La importancia que cobra este momento de la tarde se trasluce en unas manufacturas que van desde el arte popular hasta el refinamiento y el lujo más exquisito. El menaje relacionado con el Té y el Café vive su momento de esplendor y máxima exaltación en el siglo XVIII, momento de las grandes fábricas europeas que funcionan a toda máquina: Sevres y Limoges en Francia, Meissen en Alemania, innumerables en Inglaterra o Alcora muy cerca de nosotros. Las piezas dedicadas a ello presiden el lujo de lo doméstico. Cada casa o palacio a su nivel. Es innumerable el catálogo de elementos principales y accesorios que se idean: más allá de las pequeñas cajas para guardar té, tazas, los platillos, las teteras y cafeteras, bandejas, todas decoradas más o menos profusamente con motivos abstractos o bien escenas desde lo pintoresco a lo más sublime. Un ejemplo ilustrativo es esa pieza llamada mancerina, que hoy en día ha perdido cualquier aplicación práctica-que no para el coleccionismo- y que venía a ser un platillo en el centro del cual emergía una pequeña estructura para encajar una jícara o vasillo donde introducir el chocolate. Un manierismo que hoy en día ni se nos ocurre.
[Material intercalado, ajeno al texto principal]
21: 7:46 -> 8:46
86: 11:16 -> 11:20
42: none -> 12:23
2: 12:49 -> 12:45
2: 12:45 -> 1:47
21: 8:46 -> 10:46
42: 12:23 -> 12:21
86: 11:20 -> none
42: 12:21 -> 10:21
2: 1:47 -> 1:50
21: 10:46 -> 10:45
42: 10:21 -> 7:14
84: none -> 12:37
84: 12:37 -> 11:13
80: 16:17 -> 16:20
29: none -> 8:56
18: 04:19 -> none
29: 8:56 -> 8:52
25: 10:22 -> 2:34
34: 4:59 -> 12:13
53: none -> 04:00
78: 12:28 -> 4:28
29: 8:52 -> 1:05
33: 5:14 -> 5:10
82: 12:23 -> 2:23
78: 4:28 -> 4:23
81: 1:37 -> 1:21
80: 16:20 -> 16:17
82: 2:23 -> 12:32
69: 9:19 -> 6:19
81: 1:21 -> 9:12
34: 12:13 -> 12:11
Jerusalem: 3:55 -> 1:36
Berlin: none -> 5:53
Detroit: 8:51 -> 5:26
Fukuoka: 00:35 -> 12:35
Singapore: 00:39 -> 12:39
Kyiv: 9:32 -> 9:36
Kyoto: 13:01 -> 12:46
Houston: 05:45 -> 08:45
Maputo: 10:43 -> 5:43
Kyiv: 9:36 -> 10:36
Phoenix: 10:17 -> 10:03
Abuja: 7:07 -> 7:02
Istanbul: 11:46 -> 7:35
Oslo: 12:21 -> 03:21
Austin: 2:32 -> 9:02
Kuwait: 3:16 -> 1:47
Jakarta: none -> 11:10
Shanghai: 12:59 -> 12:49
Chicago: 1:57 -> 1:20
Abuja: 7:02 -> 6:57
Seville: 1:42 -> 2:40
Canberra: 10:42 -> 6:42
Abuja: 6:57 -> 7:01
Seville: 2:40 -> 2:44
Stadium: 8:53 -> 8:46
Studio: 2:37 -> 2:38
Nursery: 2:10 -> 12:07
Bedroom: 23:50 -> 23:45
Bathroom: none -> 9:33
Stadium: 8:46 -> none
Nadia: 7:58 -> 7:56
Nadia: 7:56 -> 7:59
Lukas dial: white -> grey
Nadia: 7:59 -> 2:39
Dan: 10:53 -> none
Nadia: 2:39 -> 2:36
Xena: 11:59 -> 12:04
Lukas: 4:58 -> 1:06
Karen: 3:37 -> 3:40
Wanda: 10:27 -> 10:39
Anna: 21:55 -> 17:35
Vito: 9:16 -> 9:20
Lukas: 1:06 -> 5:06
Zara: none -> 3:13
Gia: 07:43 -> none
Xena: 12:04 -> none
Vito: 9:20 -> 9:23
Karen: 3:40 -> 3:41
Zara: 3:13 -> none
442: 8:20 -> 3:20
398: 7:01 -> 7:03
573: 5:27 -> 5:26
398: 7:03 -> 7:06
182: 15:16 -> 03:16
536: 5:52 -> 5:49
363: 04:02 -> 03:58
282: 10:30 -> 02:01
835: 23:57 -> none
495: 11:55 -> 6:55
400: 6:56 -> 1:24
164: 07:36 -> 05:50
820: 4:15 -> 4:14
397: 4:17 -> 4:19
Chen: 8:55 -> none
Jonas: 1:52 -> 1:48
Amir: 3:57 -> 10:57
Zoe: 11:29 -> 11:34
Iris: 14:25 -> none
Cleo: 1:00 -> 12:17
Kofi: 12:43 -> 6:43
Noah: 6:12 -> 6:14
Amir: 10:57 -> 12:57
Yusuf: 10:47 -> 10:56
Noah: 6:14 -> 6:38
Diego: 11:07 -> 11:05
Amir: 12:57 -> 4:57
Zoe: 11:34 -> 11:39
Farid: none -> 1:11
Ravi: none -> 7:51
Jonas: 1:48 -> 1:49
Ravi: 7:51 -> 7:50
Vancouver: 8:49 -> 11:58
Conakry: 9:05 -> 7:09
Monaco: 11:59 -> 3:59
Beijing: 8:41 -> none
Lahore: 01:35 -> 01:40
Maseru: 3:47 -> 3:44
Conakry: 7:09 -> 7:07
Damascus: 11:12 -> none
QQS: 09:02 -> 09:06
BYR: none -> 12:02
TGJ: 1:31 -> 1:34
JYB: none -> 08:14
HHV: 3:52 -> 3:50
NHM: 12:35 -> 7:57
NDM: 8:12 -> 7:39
Hasta que los europeos llegamos a conocer la fórmula de la elaboración de la porcelana más dura y nívea posible la más demandada en la Europa del siglo XVIII se fabricaba en China toma su nombre de las Compañías de Indias Orientales que eran empresas marítimas que las importaron al viejo continente.
A pesar de ser de fabricación oriental, se inspiraban en la cerámica y la orfebrería occidental empleando motivos chinos y los occidentales a la vez. Muchas se diseñaban por encargo para satisfacer así al exigente gusto europeo y americano y la ciudad de Jingdezhen fue el principal centro ceramista. En la ciudad de Cantón se completaba su decoración en ocasiones con escudos o iniciales de sus futuros propietarios europeos. Eran habituales los azules, rojos, verdes, rosas y el oro y característica la cenefa dorada conocida como "Punta de Lanza", que es una estilización o interpretación de la flor de lis. Hoy en día sigue siendo una porcelana muy cotizada y coleccionada ya que su especial estética va más allá de las modas.
El Libro del Té de Kakuzo Okakura (se puede conseguir en cualquier librería), me parece una obra especialmente sugerente porque viene a amalgamar y por tanto a relacionar en un todo el consumo de esa bebida con una forma de vivir, de pensar y en definitiva con una forma de estar en el mundo. No obstante, comparado con el nipón, en nuestro contexto cultural, es todo más banal, más mundano y eso se traduce en los elementos de la propia mesa y hasta en el mobiliario y decoración de las paredes de la estancia. Descubierto el uso de esta planta en oriente su empleo en el mundo del sol naciente se separa por completo del mundo chino y europeo, tendiendo a la simplicidad decorativa, hasta el punto de que no hay nada más alejado del método japonés de decoración que el método occidental. Como dice Okakura “La simplicidad de la sala de té y la ausencia absoluta de trivialidad en la misma, hacen de ella un verdadero santuario contra las fricciones del mundo exterior. Allí y solamente allí, puede un hombre consagrarse sin cortapisas a la adoración de la belleza”. Las cerámicas japonesas tienen a la abstracción, a las líneas más puras, a la ausencia de elementos que distraigan nuestra atención. Mientras en la ceremonia del té japonesa se produce un encuentro con uno mismo, en la occidental nos gusta crear una atmosfera en compañía de los otros.